The story strikes close to home for me. I was a few years older than Lizzie’s character when southeast Michigan was terrorized by a lurking presence known only as the Oakland County Child Killer. During the long, overlapping months at the end of 1976 and on through the winter of 1977, four children between the ages of 10 and 12 were abducted and murdered, their bodies left alongside snowy roads. The only clue: a blue Gremlin that always seemed to be part of every story.

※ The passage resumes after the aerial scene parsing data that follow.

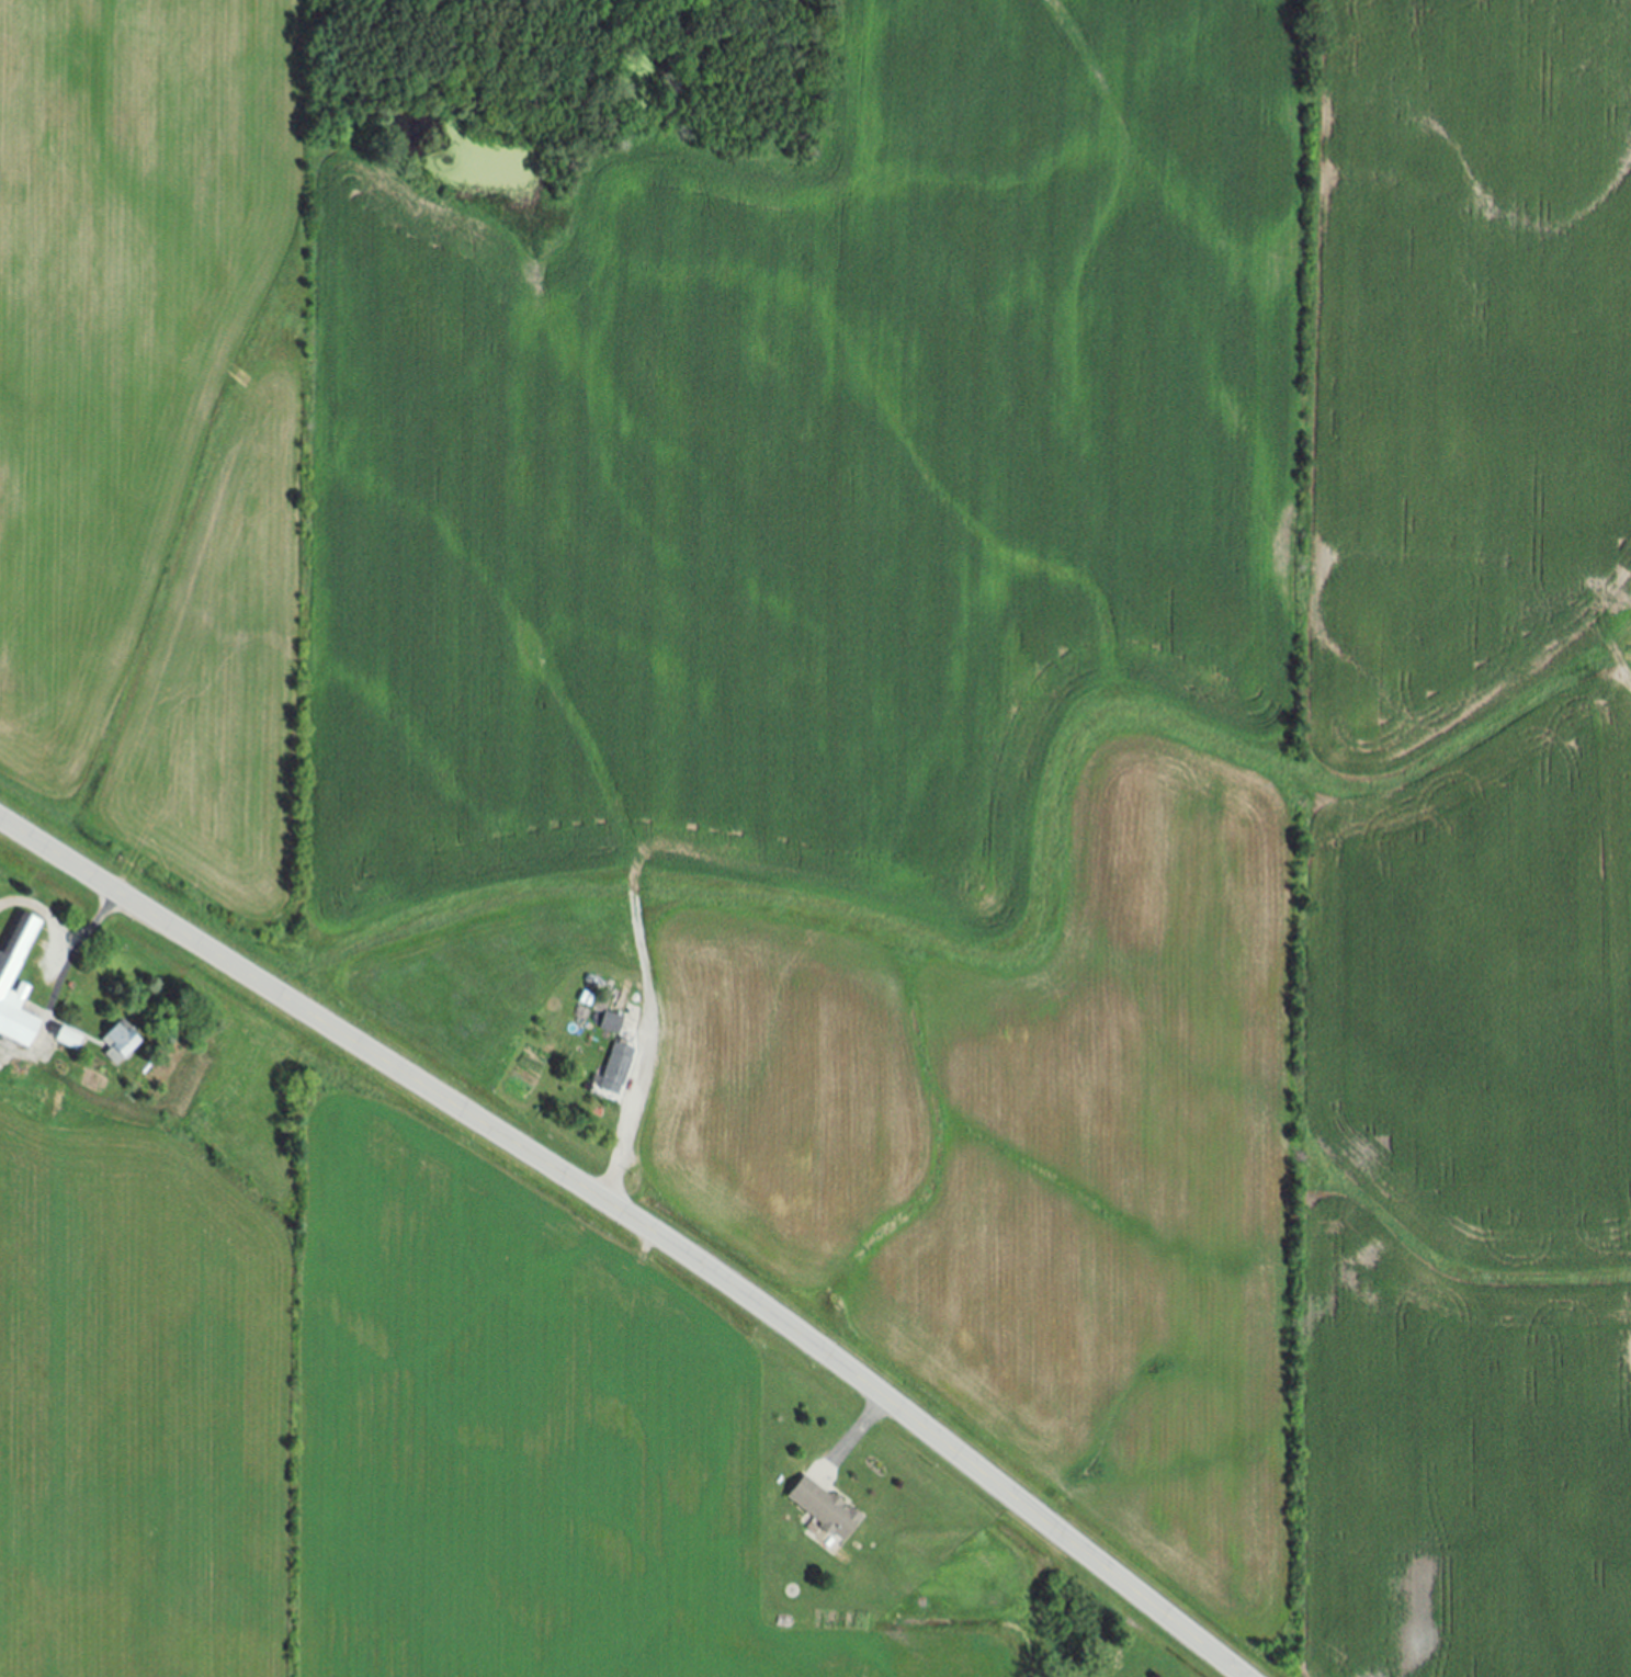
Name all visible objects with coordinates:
road: (82, 936)
building: (17, 981)
building: (612, 1028)
building: (69, 1040)
building: (121, 1043)
building: (617, 1068)
road: (627, 1132)
road: (638, 1223)
road: (859, 1428)
building: (827, 1510)
road: (1238, 1675)

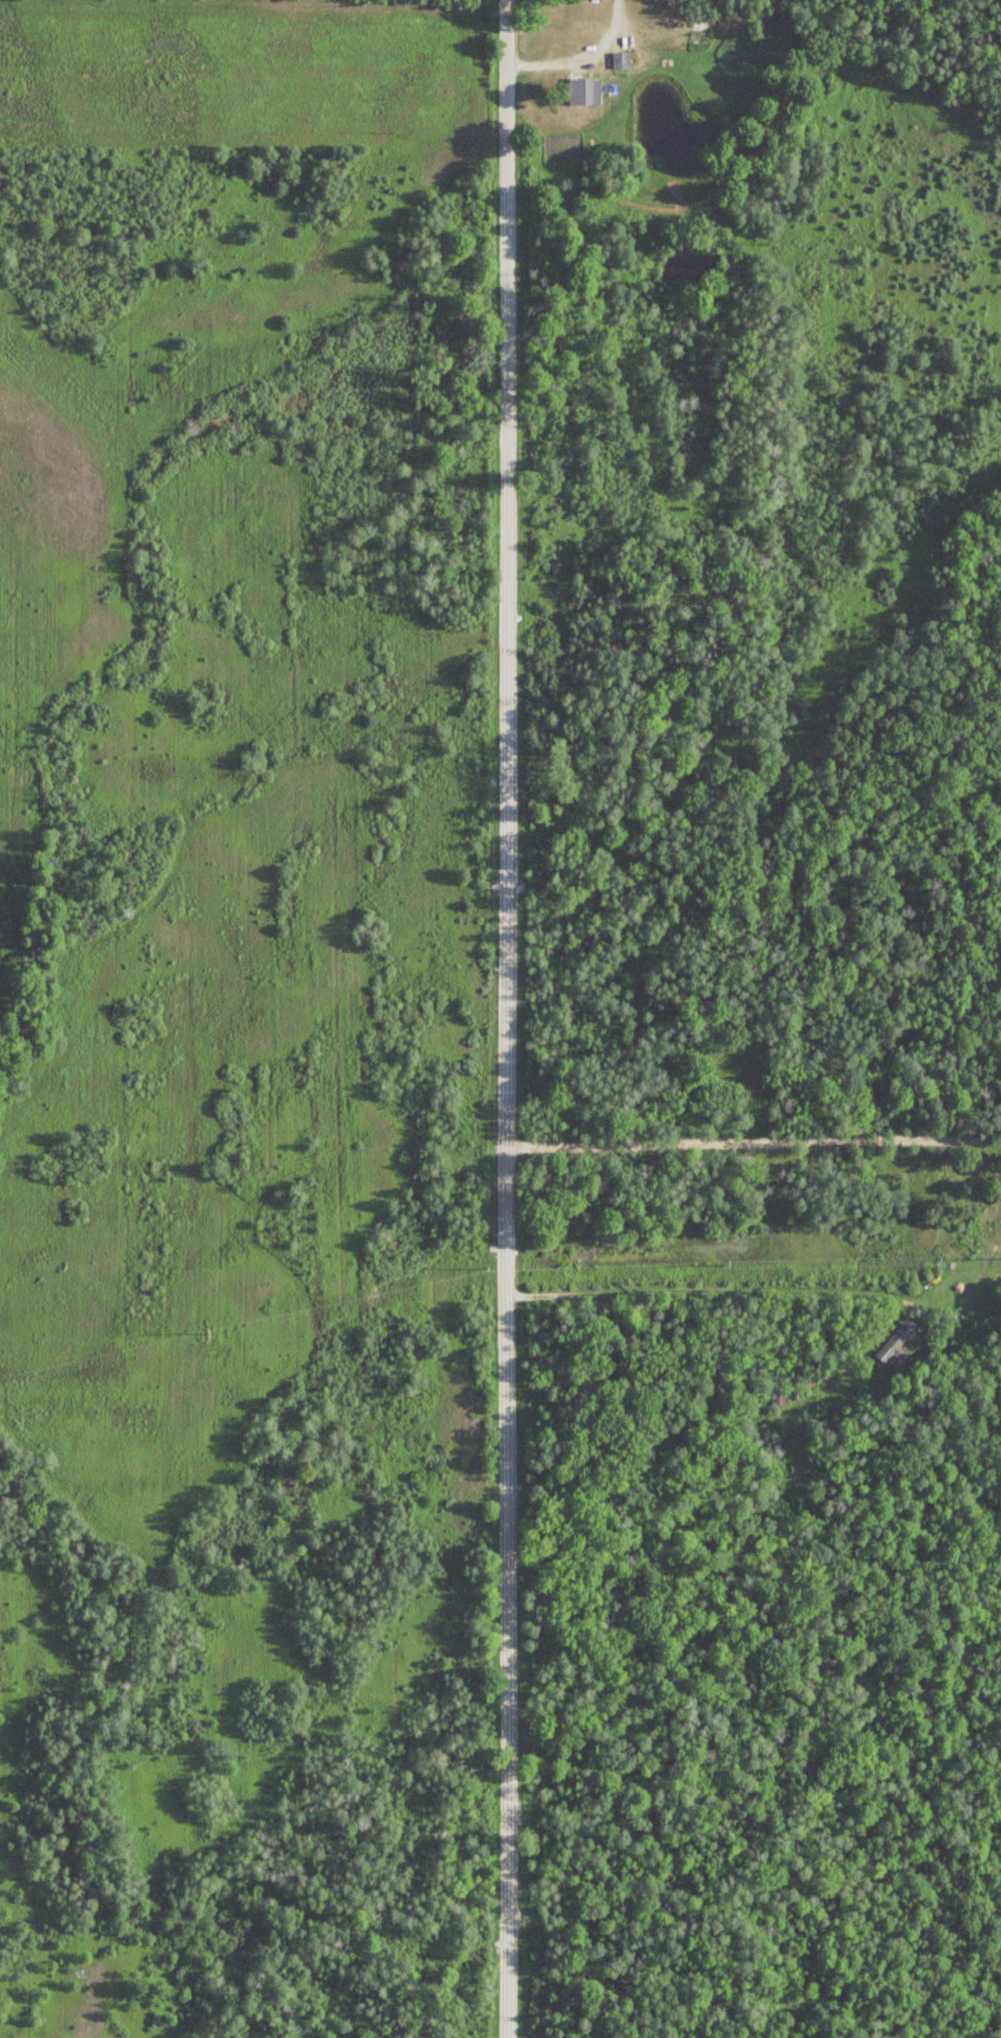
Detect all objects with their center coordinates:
road: (577, 55)
building: (622, 60)
building: (584, 91)
road: (506, 1018)
road: (754, 1142)
road: (707, 1291)
building: (896, 1340)
building: (779, 1396)
road: (754, 1971)

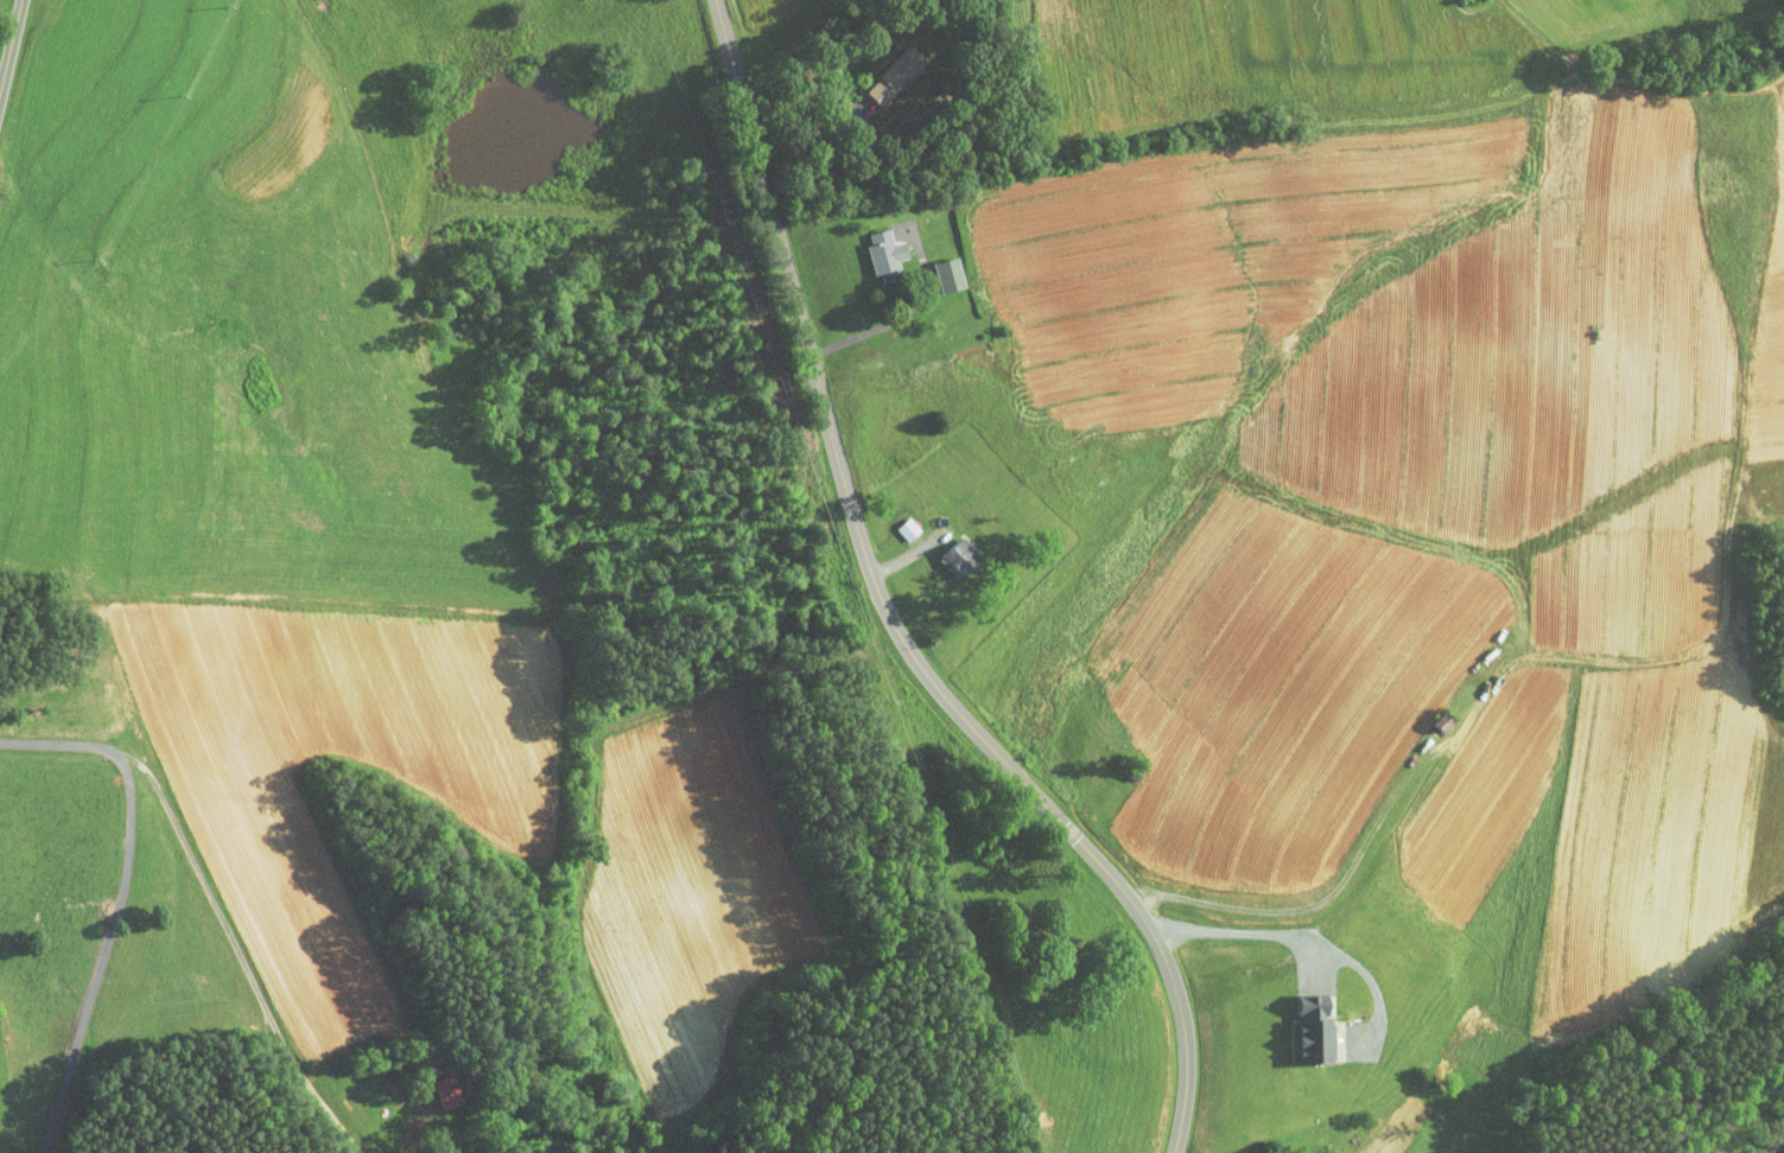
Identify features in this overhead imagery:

The summer in between the two long winters was a tense time. I remember cutting across a field at the end of the dead end street I grew up on and coming out along a major road when out of nowhere, a rusted, blue, pick-up truck pulled over, the passenger door flew open, and a man I didn’t know told me, my nephew, and my buddy to ‘get in, your mother wants me to take you home.’ We stood there for a second or two staring at the old, creased faced of the stranger before my buddy told him to ‘f*** off’ and slammed the door. We ran back across the field until we reached the concrete front steps of my house where we collapsed huffing and puffing. We told our parents and neighbors and everyone said it was probably someone they all knew but just couldn’t quite place his face or name. I kept pointing out he was driving a blue truck. My dad said a blue truck wasn’t the same as a blue Gremlin.
I don’t know if Abbott was around at the time of the killings, but growing up in southeastern Michigan, it would be hard to not to know the story, or the story of another little girl who was taken from a slumber party almost twenty years later. There were rumors that maybe the Oakland County Child Killer was back, only this little girl was from Macomb County and what if he moved around the country doing the same thing? A young man was eventually convicted of the last little girl’s death when strands of her hair were found in the carpet of his van. He was far too young to have been killing in the 70’s.
The terror, the wonder, the suspicion all came flooding back for me as I read The End of Everything. It made wonder if maybe I had seen something long ago, and if that strange, old man in the rusted out, blue, pick-up wasn’t somebody anyone in the neighborhood knew after all. Abbott has exposed similar dark shadows of a neighborhood, of a place where everyone knows everyone but doesn’t know anything about anyone. Monsters like child killers just don’t live next door to us, do they? It takes a determined thirteen year old girl to pry away the façade of her Norman Rockwell world and expose us to truths we might see but turn our eyes away from before we recognize them.
In the end, The End of Everything is a departure for Abbott from her noir roots, but it is perhaps the most frightening work she has done thus far. Where Bury Me Deep was gruesome, and The Song is You was darkly melancholy, The End of Everything makes me sit up in the night when I hear the creaks of a settling house or the slow approach of car that has driven all the way down to the end of a clearly marked dead end street only to turn around in my driveway and slowly drive away.